NVLink and NVSwitch

                          The Building Blocks of Advanced Multi-GPU Communication

                          特级毛片www

                          How NVLink and NVSwitch Work Together

                          NVLink

                          Tesla V100 with NVLink GPU-to-GPUconnections

                          NVSwitch

                          All-to-all communication between 16 GPUs

                          NVLink Maximizes System Throughput

                          NVIDIA NVLink technology addresses interconnect issues by providing higher bandwidth, more links, and improved scalability for multi-GPU system configurations. A single NVIDIA Tesla? V100 GPU supports up to six NVLink connections for a total bandwidth of 300 gigabytes per second (GB/sec)—10X the bandwidth of PCIe Gen 3. Servers like the NVIDIA DGX-1? and DGX-2 take advantage of this technology to give you greater scalability for ultrafast deep learning training.

                          NVIDIA NVLink Performance Since 2014

                          Highest Levels of GPU-to-GPU Acceleration

                          First introduced with the NVIDIA Pascal? architecture, NVLink on Tesla V100 has increased the signaling rate from 20 to 25 GB/s in each direction. This direct communication link between two GPUs, improves accuracy and convergence of high-performance computing (HPC) and AI and achieves speeds over an order of magnitude faster than PCIe.

                          NVLink Connecting Eight Tesla V100 Accelerators in a Hybrid Cube Mesh Topology as Used in the DGX-1V Server

                          New Levels of Performance

                          NVLink can bring up to 70 percent more performance to an otherwise identically configured server. Its dramatically higher bandwidth and reduced latency enables even larger deep learning workloads to scale in performance as they grow.

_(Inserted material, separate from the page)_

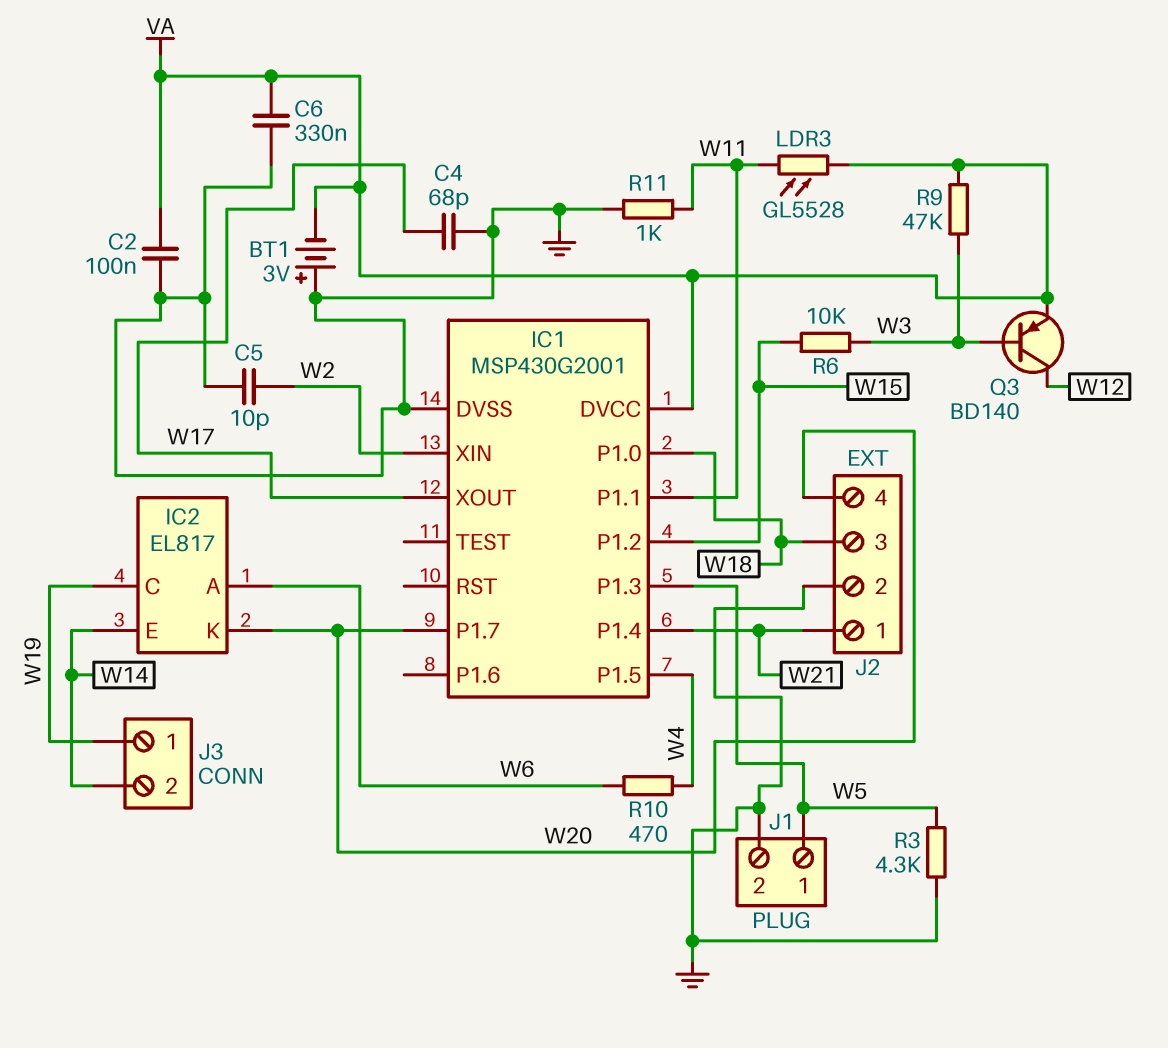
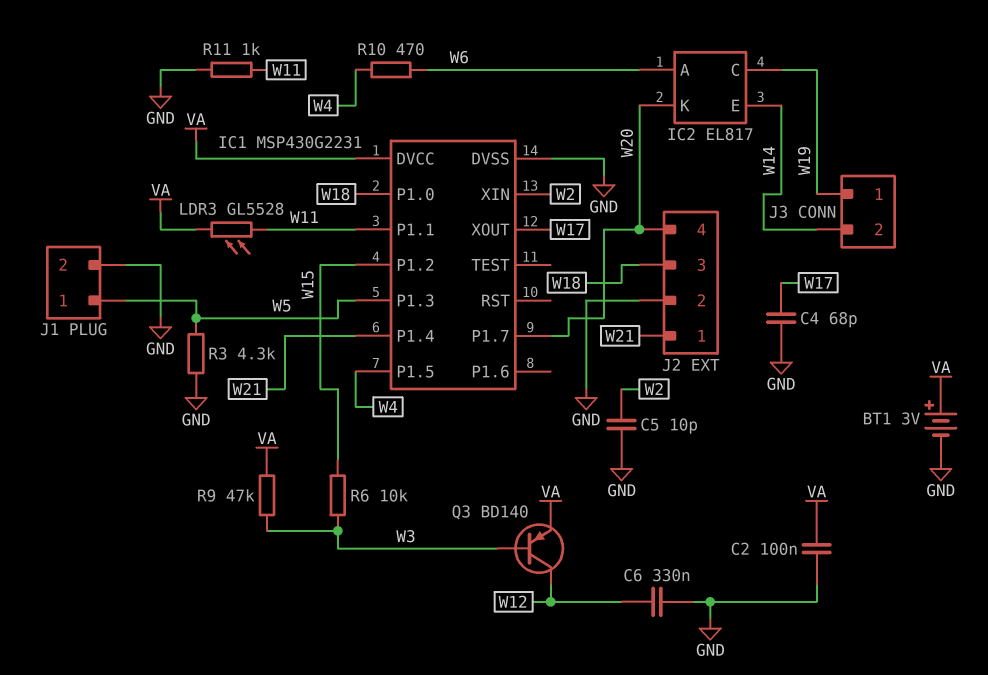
BT1: 3V (plus GND, minus VA) -> 3V (plus VA, minus GND)
C6: 330nF (GND, VA) -> 330nF (GND, W12)
IC1: MSP430G2001 -> MSP430G2231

                          NVLink Delivers Up To 70% Speedup vs PCIe

                          NVLink Delivers Up To 70% Speedup vs PCIe

                          NVLink: GPU Servers: Dual Xeon Gold 6140@2.30GHz or E5-2698 v4@3.6GHz for PyTorch with 8xV100 PCIe vs 8xV100 NVLink. SW benchmarks: MILC (APEX medium). HOOMD-Blue (microsphere), LAMMPS (LJ 2.5).

                          NVSwitch

                          NVSwitch: The Fully Connected NVLink

                          The rapid adoption of deep learning has driven the need for a faster, more scalable interconnect, as PCIe bandwidth often creates a bottleneck at the multi-GPU system level.

                          NVIDIA NVSwitch builds on the advanced communication capability of NVLink to solve this problem. It takes deep learning performance to the next level with a GPU fabric that enables more GPUs in a single server and full-bandwidth connectivity between them.

                          Full Connection for Unparalleled Performance

                          NVSwitch is the first on-node switch architecture to support 16 fully connected GPUs in a single server node and drive simultaneous communication between all eight GPU pairs at an incredible 300 GB/s. These 16 GPUs can be used as a single large-scale accelerator with 0.5 terabyte of unified memory space and 2 petaFLOPS of deep learning compute power. A single HGX-2 or DGX-2 system with NVSwitch delivers up to 2.7X more application performance than 2 HGX-1 or DGX-1 systems connected with InfiniBand.

                          NVSwitch Delivers a >2X Speedup for Deep Learning and HPC

                          2 HGX-1V servers have dual-socket Xeon E5 2698v4 Processor, 8X V100 GPUs. Servers connected via 4X 100 Gb IB ports (run on DGX-1) | HGX-2 server has dual-socket Xeon Platinum 8168 Processor, 16X V100 GPUs, NVSwitch (run on DGX-2).

                          NVIDIA HGX-2

                          Explore the world’s most powerful accelerated server platform for deep learning, machine learning, and HPC.